Akzente_Konzert-Tip: Uri Caine
Verdi goes Electronic
Im Theater an der Wien sind nicht nur Klassiker zu hören, sondern auch experimentelle Musiker. Am 20. Oktober führt der amerikanische Komponist und Jazzer Uri Caine im Haus an der Wienzeile seine Sicht von Giuseppe Verdis Oper "Otello" vor.
16.10.2009
Unter dem Titel "The Othello Syndrome" ist die bekannte Verdi-Oper erstmals ganz neu zu hören. Mit diesem Werk adaptiert Uri Caine Verdis "Otello" mit Elementen des Jazz, Philly Sound, R&B, Electronic und experimenteller Musik. Caine bleibt Verdi treu, die Handlung von William Shakespeare interessiert ihn nur bruchstückhaft. Er will seine eigene Musikwelt schaffen, die sich mit der Partitur von Verdi und den Klängen der italienischen Oper auseinandersetzt.
Caines Hinterfragung des Othello-Syndroms ist ein Opus, das ohne den Einfluß der heutigen New Yorker Musikszene schwer denkbar wäre - dort in Manhattan, wo Verdis Statue steht und sich Anfang des 21. Jahrhunderts ganz unterschiedliche, einst fremde Musikwelten treffen und vereinen. Uri Caine schreibt im Programmheft der Biennale: "Es gibt Musikgattungen, die stammen aus der Tradition. Die Partitur entsteht innerhalb eines festen Gerüsts, andere verbinden frei die Improvisation und den Notentext; wiederum andere kommen aus der vollkommen freien Improvisation, während andere die Electronik als Ausdrucksmittel benützen. So gibt es Musikformen aus der Vergangenheit und jene, die aus der jüngeren Tradition angeregt werden. Ich höre ohne Einschränkung, ohne jedoch an einen bestimmten Stil gebunden zu sein. Vielleicht teilt das Publikum meine Ansicht bezüglich so vieler Traditionen nicht, doch diese Diskussion ist von entscheidender Bedeutung."
Der in Philadelphia geborene Caine begann sein Klavierstudium bei Bernard Pfeiffer. Er spielte in den Bands von Philly Joe Jones, Hank Mobley, Johnny Coles und Bootsie Barnes.

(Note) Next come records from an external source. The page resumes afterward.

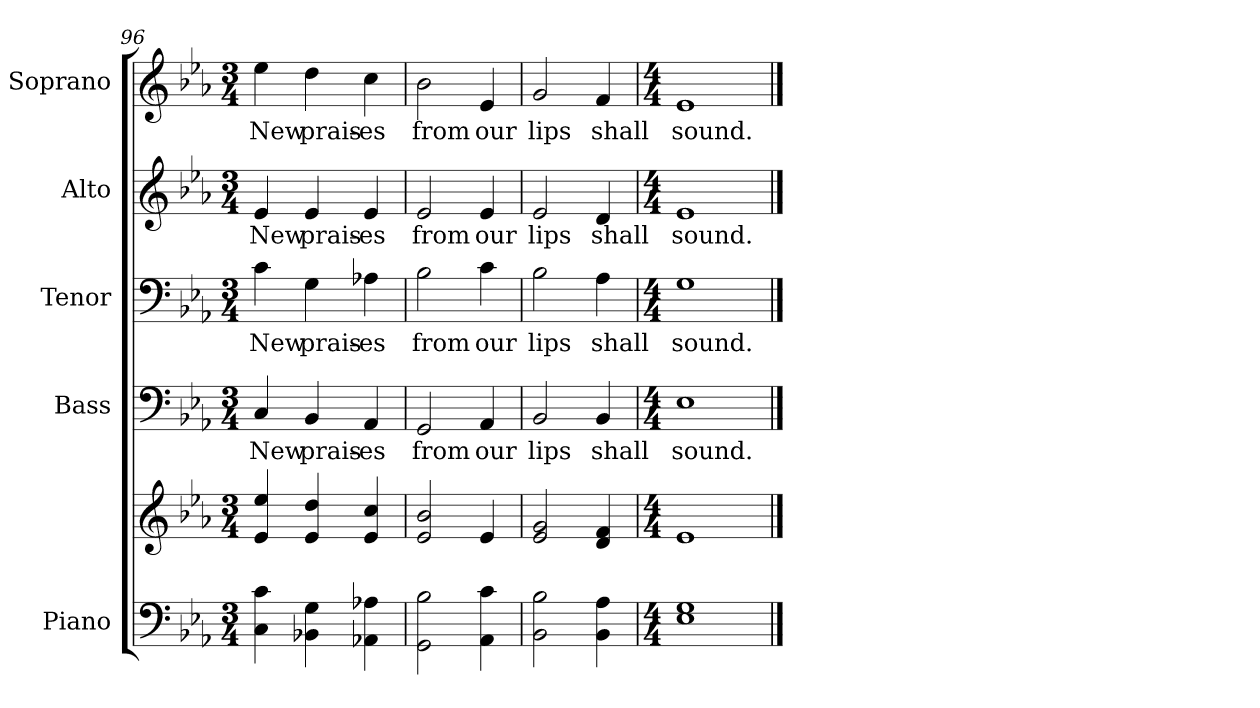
**kern	**kern	**kern	**text	**kern	**text	**kern	**text	**kern	**text
*part5	*part5	*part4	*part4	*part3	*part3	*part2	*part2	*part1	*part1
*staff6	*staff5	*staff4	*staff4	*staff3	*staff3	*staff2	*staff2	*staff1	*staff1
*I"Piano	*	*I"Bass	*	*I"Tenor	*	*I"Alto	*	*I"Soprano	*
*I'Pno.	*	*I'B.	*	*I'T.	*	*I'A.	*	*I'S.	*
*clefF4	*clefG2	*clefF4	*	*clefF4	*	*clefG2	*	*clefG2	*
*k[b-e-a-]	*k[b-e-a-]	*k[b-e-a-]	*	*k[b-e-a-]	*	*k[b-e-a-]	*	*k[b-e-a-]	*
*E-:	*E-:	*E-:	*	*E-:	*	*E-:	*	*E-:	*
*M3/4	*M3/4	*M3/4	*	*M3/4	*	*M3/4	*	*M3/4	*
=96	=96	=96	=96	=96	=96	=96	=96	=96	=96
!	!	!	!LO:LY:b:color=#000000	!	!	!	!	!	!
!	!	!	!	!	!LO:LY:b:color=#000000	!	!	!	!
!	!	!	!	!	!	!	!LO:LY:b:color=#000000	!	!
!	!	!	!	!	!	!	!	!	!LO:LY:b:color=#000000
4Ci\ 4ci	4e-i/ 4ee-i	4Ci/	New	4ci\	New	4e-i/	New	4ee-i\	New
!	!	!	!LO:LY:b:color=#000000	!	!	!	!	!	!
!	!	!	!	!	!LO:LY:b:color=#000000	!	!	!	!
!	!	!	!	!	!	!	!LO:LY:b:color=#000000	!	!
!	!	!	!	!	!	!	!	!	!LO:LY:b:color=#000000
4BB-Xi\ 4Gi	4e-i/ 4ddi	4BB-i/	prais-	4Gi\	prais-	4e-i/	prais-	4ddi\	prais-
!	!	!	!LO:LY:b:color=#000000	!	!	!	!	!	!
!	!	!	!	!	!LO:LY:b:color=#000000	!	!	!	!
!	!	!	!	!	!	!	!LO:LY:b:color=#000000	!	!
!	!	!	!	!	!	!	!	!	!LO:LY:b:color=#000000
4AA-Xi\ 4A-Xi	4e-i/ 4cci	4AA-i/	-es	4A-Xi\	-es	4e-i/	-es	4cci\	-es
!!LO:PB:g=z
=97	=97	=97	=97	=97	=97	=97	=97	=97	=97
!	!	!	!LO:LY:b:color=#000000	!	!	!	!	!	!
!	!	!	!	!	!LO:LY:b:color=#000000	!	!	!	!
!	!	!	!	!	!	!	!LO:LY:b:color=#000000	!	!
!	!	!	!	!	!	!	!	!	!LO:LY:b:color=#000000
2GGi\ 2B-i	2e-i/ 2b-i	2GGi/	from	2B-i\	from	2e-i/	from	2b-i\	from
!	!	!	!LO:LY:b:color=#000000	!	!	!	!	!	!
!	!	!	!	!	!LO:LY:b:color=#000000	!	!	!	!
!	!	!	!	!	!	!	!LO:LY:b:color=#000000	!	!
!	!	!	!	!	!	!	!	!	!LO:LY:b:color=#000000
4AA-i\ 4ci	4e-i/	4AA-i/	our	4ci\	our	4e-i/	our	4e-i/	our
=98	=98	=98	=98	=98	=98	=98	=98	=98	=98
!	!	!	!LO:LY:b:color=#000000	!	!	!	!	!	!
!	!	!	!	!	!LO:LY:b:color=#000000	!	!	!	!
!	!	!	!	!	!	!	!LO:LY:b:color=#000000	!	!
!	!	!	!	!	!	!	!	!	!LO:LY:b:color=#000000
2BB-i\ 2B-i	2e-i/ 2gi	2BB-i/	lips	2B-i\	lips	2e-i/	lips	2gi/	lips
!	!	!	!LO:LY:b:color=#000000	!	!	!	!	!	!
!	!	!	!	!	!LO:LY:b:color=#000000	!	!	!	!
!	!	!	!	!	!	!	!LO:LY:b:color=#000000	!	!
!	!	!	!	!	!	!	!	!	!LO:LY:b:color=#000000
4BB-i\ 4A-i	4di/ 4fi	4BB-i/	shall	4A-i\	shall	4di/	shall	4fi/	shall
=99	=99	=99	=99	=99	=99	=99	=99	=99	=99
*M4/4	*M4/4	*M4/4	*	*M4/4	*	*M4/4	*	*M4/4	*
!	!	!	!LO:LY:b:color=#000000	!	!	!	!	!	!
!	!	!	!	!	!LO:LY:b:color=#000000	!	!	!	!
!	!	!	!	!	!	!	!LO:LY:b:color=#000000	!	!
!	!	!	!	!	!	!	!	!	!LO:LY:b:color=#000000
1E-i 1Gi	1e-i	1E-i	sound.	1Gi	sound.	1e-i	sound.	1e-i	sound.
==	==	==	==	==	==	==	==	==	==
*-	*-	*-	*-	*-	*-	*-	*-	*-	*-
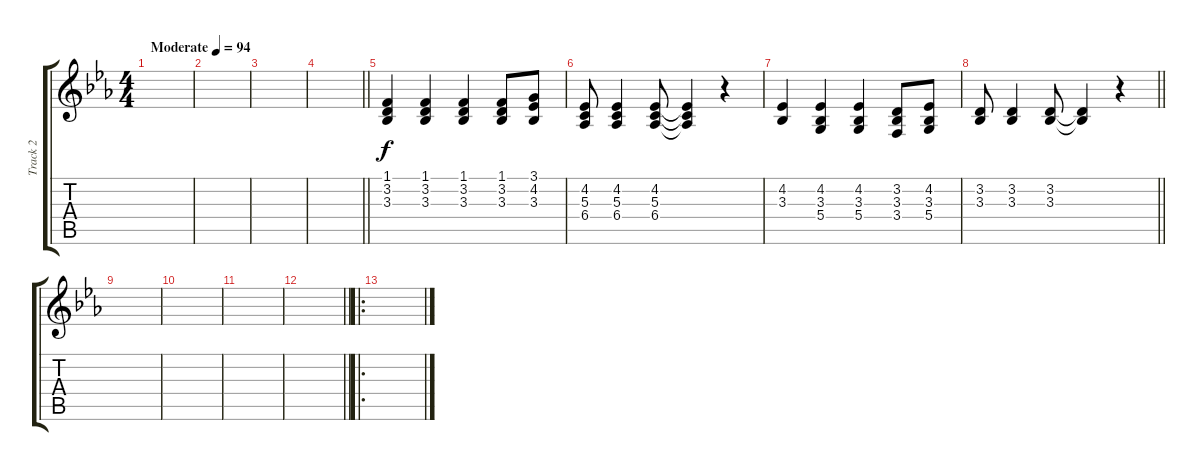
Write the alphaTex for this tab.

\track ("Track 2" "Track 2") {instrument altosax}
\staff {score tabs}
\tuning (E4 B3 G3 D3 A2 E2) {hide}
\ts (4 4)
\tempo (94 "Moderate")
\clef g2
\ks eb
|
|
|
\barLineRight lightlight
|
(1.1 3.2 3.3).4 (1.1 3.2 3.3).4 (1.1 3.2 3.3).4 (1.1 3.2 3.3).8 (3.1 4.2 3.3).8 |
(4.2 5.3 6.4).8 (4.2 5.3 6.4).4 (4.2 5.3 6.4).8 (4.2{t} 5.3{t} 6.4{t}).4 r.4 |
(4.2 3.3).4 (4.2 3.3 5.4).4 (4.2 3.3 5.4).4 (3.2 3.3 3.4).8 (4.2 3.3 5.4).8 |
\barLineRight lightlight
(3.2 3.3).8 (3.2 3.3).4 (3.2 3.3).8 (3.2{t} 3.3{t}).4 r.4 |
|
|
|
\barLineRight lightlight
|
\ro
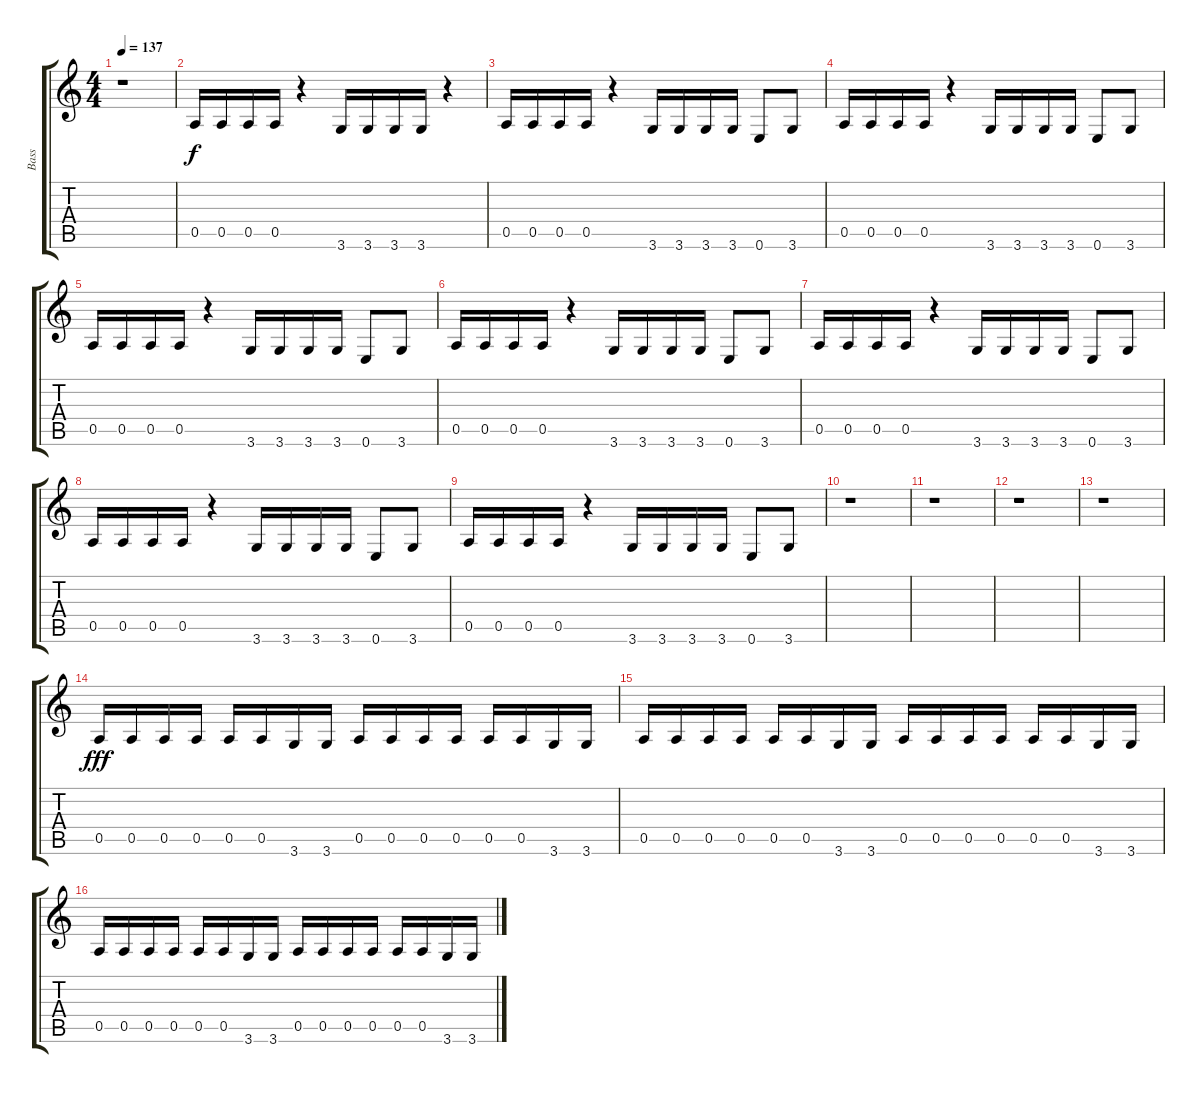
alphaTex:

\track ("Bass " "Bass ") {instrument synthbass2}
\staff {score tabs}
\tuning (E4 B3 G3 D3 A2 E2) {hide}
\ts (4 4)
\tempo 137
\clef g2
\ks c
r.1{dy fff} |
0.5.16{dy f} 0.5.16 0.5.16 0.5.16 r.4 3.6.16 3.6.16 3.6.16 3.6.16 r.4 |
0.5.16 0.5.16 0.5.16 0.5.16 r.4 3.6.16 3.6.16 3.6.16 3.6.16 0.6.8 3.6.8 |
0.5.16 0.5.16 0.5.16 0.5.16 r.4 3.6.16 3.6.16 3.6.16 3.6.16 0.6.8 3.6.8 |
0.5.16 0.5.16 0.5.16 0.5.16 r.4 3.6.16 3.6.16 3.6.16 3.6.16 0.6.8 3.6.8 |
0.5.16 0.5.16 0.5.16 0.5.16 r.4 3.6.16 3.6.16 3.6.16 3.6.16 0.6.8 3.6.8 |
0.5.16 0.5.16 0.5.16 0.5.16 r.4 3.6.16 3.6.16 3.6.16 3.6.16 0.6.8 3.6.8 |
0.5.16 0.5.16 0.5.16 0.5.16 r.4 3.6.16 3.6.16 3.6.16 3.6.16 0.6.8 3.6.8 |
0.5.16 0.5.16 0.5.16 0.5.16 r.4 3.6.16 3.6.16 3.6.16 3.6.16 0.6.8 3.6.8 |
r.1 |
r.1 |
r.1 |
r.1 |
0.5.16{dy fff} 0.5.16 0.5.16 0.5.16 0.5.16 0.5.16 3.6.16 3.6.16 0.5.16 0.5.16 0.5.16 0.5.16 0.5.16 0.5.16 3.6.16 3.6.16 |
0.5.16 0.5.16 0.5.16 0.5.16 0.5.16 0.5.16 3.6.16 3.6.16 0.5.16 0.5.16 0.5.16 0.5.16 0.5.16 0.5.16 3.6.16 3.6.16 |
0.5.16 0.5.16 0.5.16 0.5.16 0.5.16 0.5.16 3.6.16 3.6.16 0.5.16 0.5.16 0.5.16 0.5.16 0.5.16 0.5.16 3.6.16 3.6.16
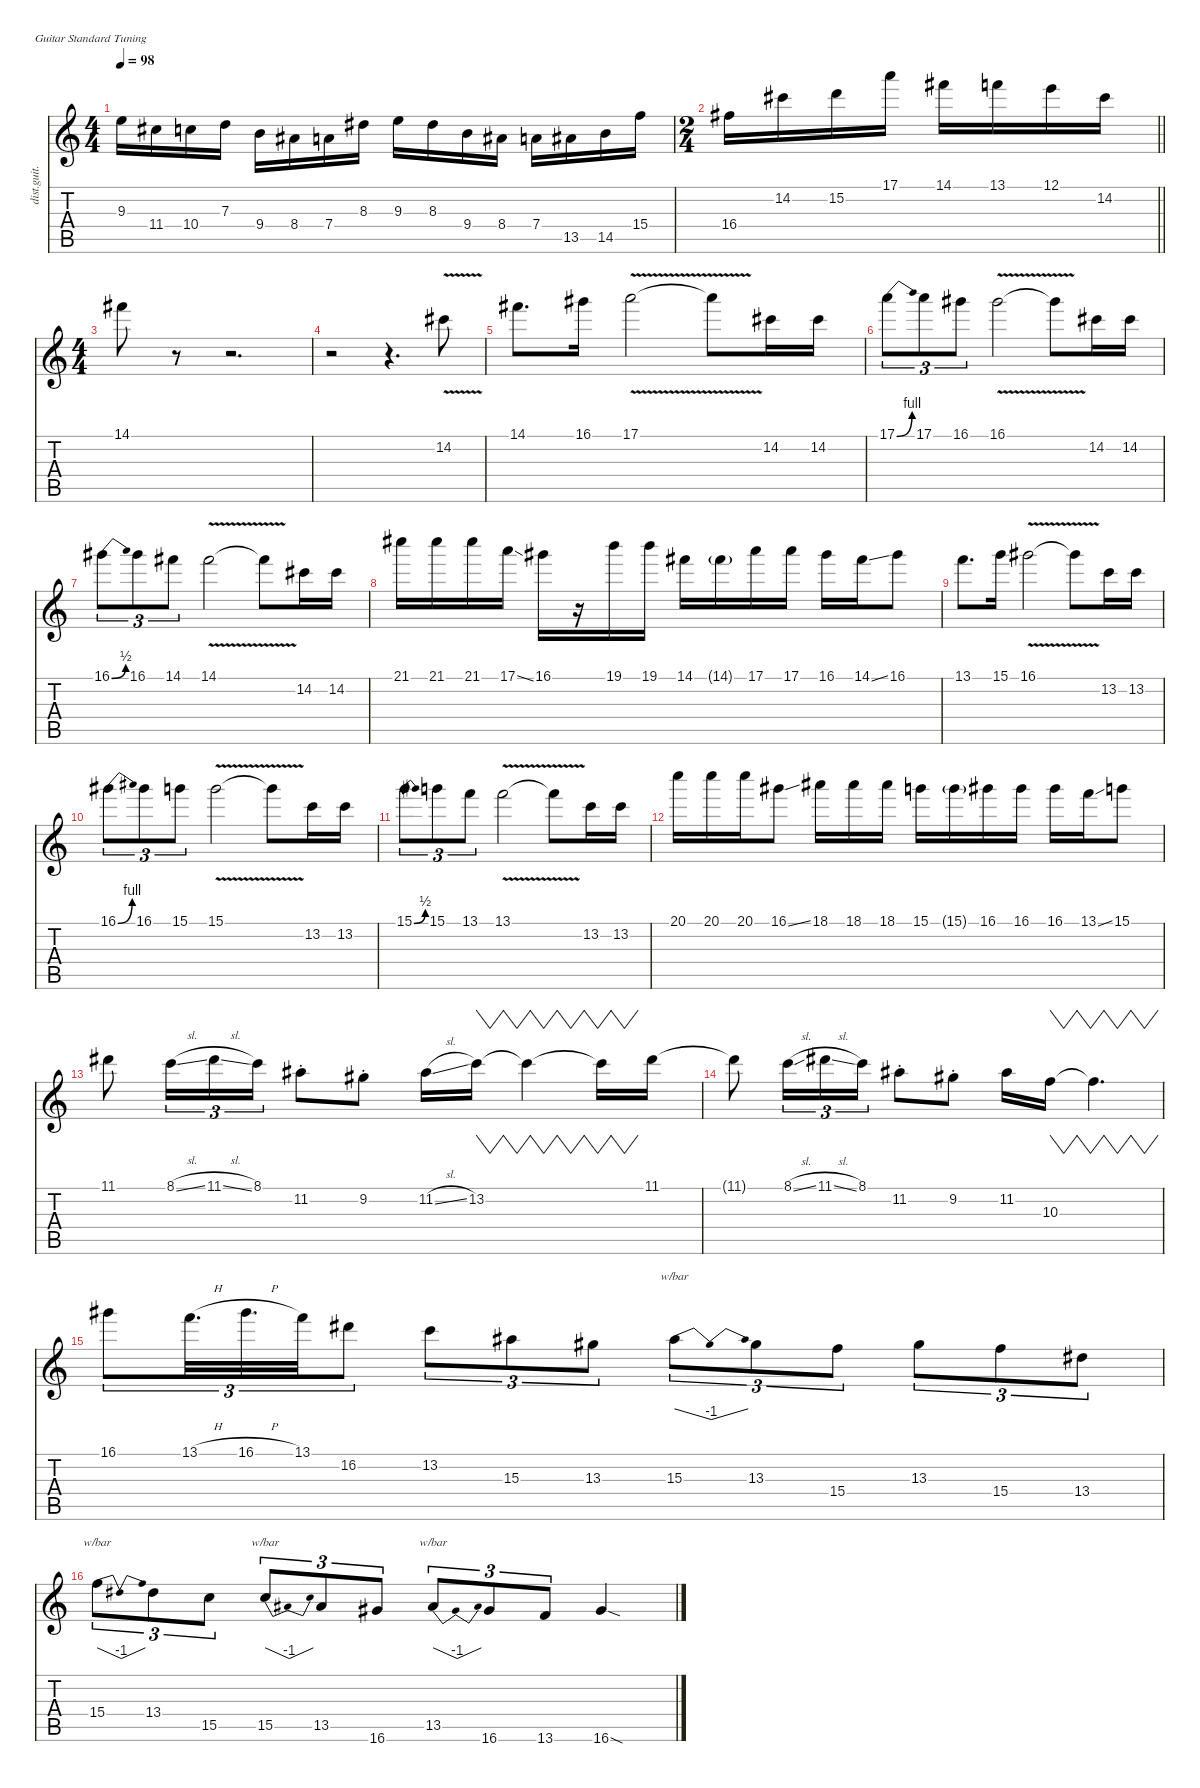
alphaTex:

\defaultSystemsLayout 4
\hideDynamics
\bracketExtendMode nobrackets
\otherSystemsTrackNameOrientation horizontal
\track ("Gtr1" "dist.guit.") {instrument distortionguitar}
\staff {score tabs}
\tuning (E4 B3 G3 D3 A2 E2)
\ts (4 4)
\tempo 98
\clef g2
\ks c
9.3.16{dy f beam Down} 11.4{acc #}.16{beam Down} 10.4.16{beam Down} 7.3.16{beam Down} 9.4.16{beam Down} 8.4{acc #}.16{beam Down} 7.4.16{beam Down} 8.3{acc #}.16{beam Down} 9.3.16{beam Down} 8.3{acc #}.16{beam Down} 9.4.16{beam Down} 8.4{acc #}.16{beam Down} 7.4.16{beam Down} 13.5{acc #}.16{beam Down} 14.5.16{beam Down} 15.4.16{beam Down} |
\ts (2 4)
\barLineRight lightlight
16.4{acc #}.16{beam Down} 14.2{acc #}.16{beam Down} 15.2.16{beam Down} 17.1.16{beam Down} 14.1{acc #}.16{beam Down} 13.1.16{beam Down} 12.1.16{beam Down} 14.2{acc #}.16{beam Down} |
\ts (4 4)
14.1{acc #}.8{beam Down} r.8{beam Down} r.2{d beam Down} |
r.2{beam Down} r.4{d beam Down} 14.2{v acc #}.8{beam Down} |
14.1{acc #}.8{d beam Down} 16.1{acc #}.16{beam Down} 17.1{v}.2{beam Down} 17.1{v t}.8{beam Down} 14.2{acc #}.16{beam Down} 14.2{acc #}.16{beam Down} |
17.1{be (bend 0 0 30 4)}.8{tu (3 2) beam Down} 17.1.8{tu (3 2) beam Down} 16.1{acc #}.8{tu (3 2) beam Down} 16.1{v acc #}.2{beam Down} 16.1{v t acc #}.8{beam Down} 14.2{acc #}.16{beam Down} 14.2{acc #}.16{beam Down} |
16.1{be (bend 0 0 30 2) acc #}.8{tu (3 2) beam Down} 16.1{acc #}.8{tu (3 2) beam Down} 14.1{acc #}.8{tu (3 2) beam Down} 14.1{v acc #}.2{beam Down} 14.1{v t acc #}.8{beam Down} 14.2{acc #}.16{beam Down} 14.2{acc #}.16{beam Down} |
21.1{acc #}.16{beam Down} 21.1{acc #}.16{beam Down} 21.1{acc #}.16{beam Down} 17.1{ss}.16{beam Down} 16.1{acc #}.16{beam Down} r.16{beam Down} 19.1.16{beam Down} 19.1.16{beam Down} 14.1{acc #}.16{beam Down} 14.1{g acc #}.16{beam Down} 17.1.16{beam Down} 17.1.16{beam Down} 16.1{acc #}.16{beam Down} 14.1{ss acc #}.16{beam Down} 16.1{acc #}.8{beam Down} |
13.1.8{d beam Down} 15.1.16{beam Down} 16.1{v acc #}.2{beam Down} 16.1{v t acc #}.8{beam Down} 13.2.16{beam Down} 13.2.16{beam Down} |
16.1{be (bend 0 0 30 4) acc #}.8{tu (3 2) beam Down} 16.1{acc #}.8{tu (3 2) beam Down} 15.1.8{tu (3 2) beam Down} 15.1{v}.2{beam Down} 15.1{v t}.8{beam Down} 13.2.16{beam Down} 13.2.16{beam Down} |
15.1{be (bend 0 0 30 2)}.8{tu (3 2) beam Down} 15.1.8{tu (3 2) beam Down} 13.1.8{tu (3 2) beam Down} 13.1{v}.2{beam Down} 13.1{v t}.8{beam Down} 13.2.16{beam Down} 13.2.16{beam Down} |
20.1.16{beam Down} 20.1.16{beam Down} 20.1.16{beam Down} 16.1{ss acc #}.8{beam Down} 18.1{acc #}.16{beam Down} 18.1{acc #}.16{beam Down} 18.1{acc #}.16{beam Down} 15.1.16{beam Down} 15.1{g}.16{beam Down} 16.1{acc #}.16{beam Down} 16.1{acc #}.16{beam Down} 16.1{acc #}.16{beam Down} 13.1{ss}.16{beam Down} 15.1.8{beam Down} |
11.1{acc #}.8{beam Down} 8.1{sl}.16{tu (3 2) beam Down} 11.1{sl acc #}.16{tu (3 2) beam Down} 8.1.16{tu (3 2) beam Down} 11.2{st acc #}.8{beam Down} 9.2{st acc #}.8{beam Down} 11.2{sl acc #}.16{beam Down} 13.2.16{vw beam Down} 13.2{t}.4{vw beam Down} 13.2{t}.16{vw beam Down} 11.1{acc #}.16{beam Down} |
11.1{t acc #}.8{beam Down} 8.1{sl}.16{tu (3 2) beam Down} 11.1{sl acc #}.16{tu (3 2) beam Down} 8.1.16{tu (3 2) beam Down} 11.2{st acc #}.8{beam Down} 9.2{st acc #}.8{beam Down} 11.2{acc #}.16{beam Down} 10.3.16{vw beam Down} 10.3{t}.4{vw d beam Down} |
16.1{acc #}.8{tu (3 2) beam Down} 13.1{h}.32{d tu (3 2) beam Down} 16.1{h acc #}.32{d tu (3 2) beam Down} 13.1.32{tu (3 2) beam Down} 16.2{acc #}.8{tu (3 2) beam Down} 13.2.8{tu (3 2) beam Down} 15.3{acc #}.8{tu (3 2) beam Down} 13.3{acc #}.8{tu (3 2) beam Down} 15.3{acc #}.8{tu (3 2) tbe (dip default 0 0 30 -4 60 0) beam Down} 13.3{acc #}.8{tu (3 2) beam Down} 15.4.8{tu (3 2) beam Down} 13.3{acc #}.8{tu (3 2) beam Down} 15.4.8{tu (3 2) beam Down} 13.4{acc #}.8{tu (3 2) beam Down} |
15.4.8{tu (3 2) tbe (dip default 0 0 30 -4 60 0) beam Down} 13.4{acc #}.8{tu (3 2) beam Down} 15.5.8{tu (3 2) beam Down} 15.5.8{tu (3 2) tbe (dip default 0 0 30 -4 60 0) beam Up} 13.5{acc #}.8{tu (3 2) beam Up} 16.6{acc #}.8{tu (3 2) beam Up} 13.5{acc #}.8{tu (3 2) tbe (dip default 0 0 30 -4 60 0) beam Up} 16.6{acc #}.8{tu (3 2) beam Up} 13.6.8{tu (3 2) beam Up} 16.6{sod acc #}.4{beam Up}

Sein Kompositionsstudium absolvierte er bei George Rochberg und George Crumb an der University of Pennsylvania. Seit er in New York City lebt, hat er 19 Einspielungen auf CD veröffentlicht - das neue Album ist "The Othello Syndrome", mit dem er auch 2009 für einen Grammy als bestes klassisches Crossover-Album nominiert war. Mit seinem Jazz-Ensemble, dem Bedrock Trio, nahm er Alben auf, mit einem anderen Ensemble arrangierte er Werke der Komponisten Mahler, Wagner, Beethoven, Bach und Schumann.
In jüngerer Zeit hatte er Kompositionsaufträge an der Volksoper Wien, bei den Seattle Chamber Players, dem Beaux Arts Trio, für das Basler Kammerorchester, das Concerto Köln sowie das American Composers Orchestra. Uri Caine war Direktor der Biennale für Musik in Venedig im September 2003, wo er auch "The Othello Syndrome" zur Uraufführung brachte. 2006 war er "Composer in Residence" für das Los Angeles Chamber Orchestra, wo sein "Konzert für zwei Klaviere und Kammerorchester" mit Jeffrey Kahane im Mai desselben Jahres erstmals aufgeführt wurde. Uri Caine trat bei zahlreichen Festivals auf, darunter auch bei den Salzburger Festspielen, beim Holland Festival und beim Israel Festival.